If for any reason you’re trying to do an unattended download of the file or downloading it on a resource-limited environment, this will prevent direct use of the link.
It seems that google exposes a confirmation key with the advice page, that must match a value returned with the next request. So the process transits within four main urls, starting from the (supposed) direct public link of the file:
- https:// docs.google.com/open?id=…
- https:// docs.google.com/uc?id=…&export=download&revid=…
- https:// docs.google.com/uc?export=download&confirm=SqLb&id=…&revid=…/…
- https:// doc-0s-ak-docs.googleusercontent.com/docs/securesc/…

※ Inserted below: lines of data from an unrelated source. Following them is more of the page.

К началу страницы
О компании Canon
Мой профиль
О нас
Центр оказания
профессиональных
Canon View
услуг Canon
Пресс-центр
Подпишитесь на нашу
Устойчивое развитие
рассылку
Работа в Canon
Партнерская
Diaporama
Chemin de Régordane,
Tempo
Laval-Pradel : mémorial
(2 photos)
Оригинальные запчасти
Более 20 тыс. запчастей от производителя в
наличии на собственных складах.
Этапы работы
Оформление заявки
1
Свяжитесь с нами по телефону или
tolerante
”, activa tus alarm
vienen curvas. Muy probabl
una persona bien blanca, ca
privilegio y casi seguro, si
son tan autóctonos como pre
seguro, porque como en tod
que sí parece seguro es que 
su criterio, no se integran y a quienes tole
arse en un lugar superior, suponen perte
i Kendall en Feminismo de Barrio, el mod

The first url redirects after various steps to a page in which the next url of the process can be catch with:
This will be the second url of the process: this is the one which will ends up setting a “confirm” random value inside this final step’s url. This value seems to have a corresponding and different one on the response url inside the page: this value inside the page must be captured in order to form a new url similar to the 3 step: this time the cookie (previously set by google) returned will match the url value and it’ll eventually (after some redirections) end on an url like that of the 4 step, which is finally the one which will directly download the file.

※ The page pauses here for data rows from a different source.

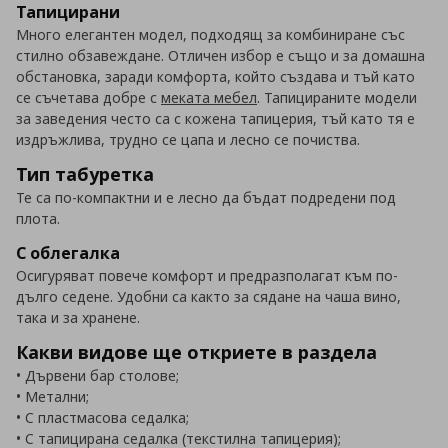
Тапицирани
Много елегантен модел, подходящ за комбиниране със
стилно обзавеждане. Отличен избор е също и за домашна
обстановка, заради комфорта, който създава и тъй като
се съчетава добре с
меката мебел
. Тапицираните модели
за заведения често са с кожена тапицерия, тъй като тя е
издръжлива, трудно се цапа и лесно се почиства.
Тип табуретка
Те са по-компактни и е лесно да бъдат подредени под
плота.
С облегалка
Осигуряват повече комфорт и предразполагат към по-
дълго седене. Удобни са както за сядане на чаша вино,
така и за хранене.
Какви видове ще откриете в раздела
• Дървени бар столове;
• Метални;
• С пластмасова седалка;
• С тапицирана седалка (текстилна тапицерия);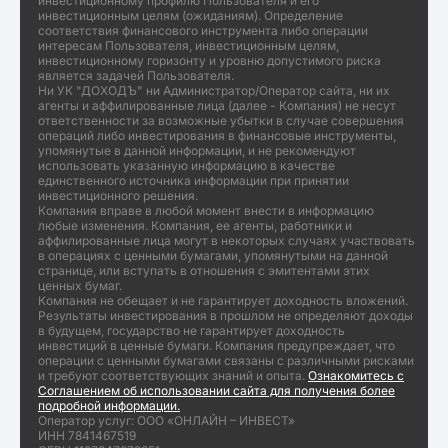
инвестиционному профилю Пользователя и его
инвестиционным целям (ожиданиям). Определение
соответствия финансового инструмента либо операции
интересам Пользователя, инвестиционным целям,
инвестиционному горизонту и уровню допустимого риска
является задачей Пользователя.
Ни УК "ДОХОДЪ" ни Администратор/Оператор сайта, ни их
агенты и аффилированные лица (далее - Компания) не несут
ответственности за возможные убытки в случае совершения
операций либо инвестирования в финансовые инструменты,
упомянутые в данной информации, и не рекомендуют
использовать указанную информацию в качестве
единственного источника информации при принятии
инвестиционного решения.
Компания вправе в любой момент внести в информацию
любые изменения. Компания, ее агенты, работники и
аффилированные лица могут в некоторых случаях участвовать
в операциях с ценными бумагами, упомянутыми на данной
странице, или вступать в отношения с эмитентами этих
ценных бумаг.
Компания не обещает и не гарантирует доходность вложений.
Результаты инвестирования в прошлом не определяют доходы
в будущем, государство не гарантирует доходность
инвестиций в ценные бумаги. Компания предупреждает, что
операции с ценными бумагами связаны с различными рисками
и требуют соответствующих знаний и опыта.
Ознакомитесь с
Соглашением об использовании сайта для получения более
подробной информации.
Оператор услуг: ООО «ОНЛАЙН – ИНВЕСТ»
ИНН 7841467519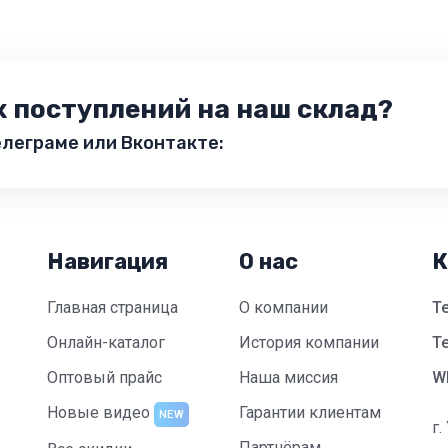
х поступлений на наш склад?
леграме или Вконтакте:
Навигация
О нас
К
Главная страница
О компании
Т
Онлайн-каталог
История компании
Te
Оптовый прайс
Наша миссия
W
Новые видео
Гарантии клиентам
NEW
г.
Партнёрам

Too much hassle for a single clean command line…
So, I’ve written a perl script that does all the work. With the help of wget, of course, which can follow “302” HTTP redirections, and load and store cookies. Neat tool!
Here it is at git repository.
The script runs on *nix… and also on a Windows with Perl and wget in the PATH.

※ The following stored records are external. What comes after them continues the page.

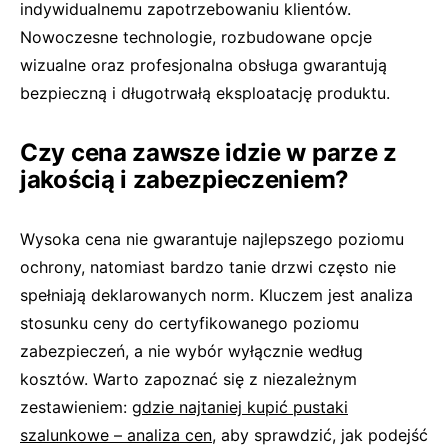
indywidualnemu zapotrzebowaniu klientów.
Nowoczesne technologie, rozbudowane opcje
wizualne oraz profesjonalna obsługa gwarantują
bezpieczną i długotrwałą eksploatację produktu.
Czy cena zawsze idzie w parze z
jakością i zabezpieczeniem?
Wysoka cena nie gwarantuje najlepszego poziomu
ochrony, natomiast bardzo tanie drzwi często nie
spełniają deklarowanych norm. Kluczem jest analiza
stosunku ceny do certyfikowanego poziomu
zabezpieczeń, a nie wybór wyłącznie według
kosztów. Warto zapoznać się z niezależnym
zestawieniem:
gdzie najtaniej kupić pustaki
szalunkowe – analiza cen
, aby sprawdzić, jak podejść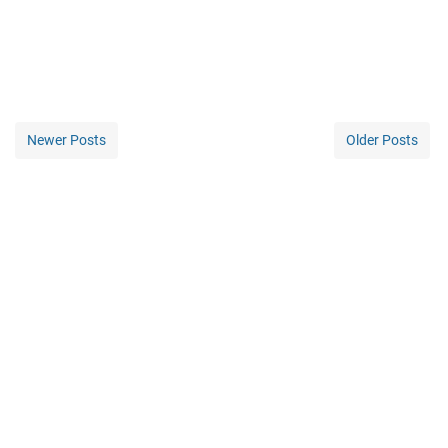
Newer Posts
Older Posts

There is a new v2.0 version intended to resume partially downloaded files.
For now, it lives on a different branch than the usual v1.x gdown.pl. Note that v2.0 may require wget v17 at least. It can also introduce a little initial delay in the download because it must detect when the real download begins after all the Google Drive redirections (this is not needed in v1.x).
I’d like to have posted the code here, but wordpress templates are a complete mess… I’d prefer plain text. Really.
Next lines correspond to a previous version of gdown.pl: from v1.1 on, it already uses –no-check-certificate by default.
Certificates can pose a problem on your system, because Google uses https all the time:
ERROR: Certificate verification error for drive.google.com: unable to get local issuer certificate
To connect to drive.google.com insecurely, use `–no-check-certificate’.
Unable to establish SSL connection.
If this is the case, install the “ca-certificates” package on your system, or replace “wget” in one line at the end of the script for “wget –no-check-certificate”.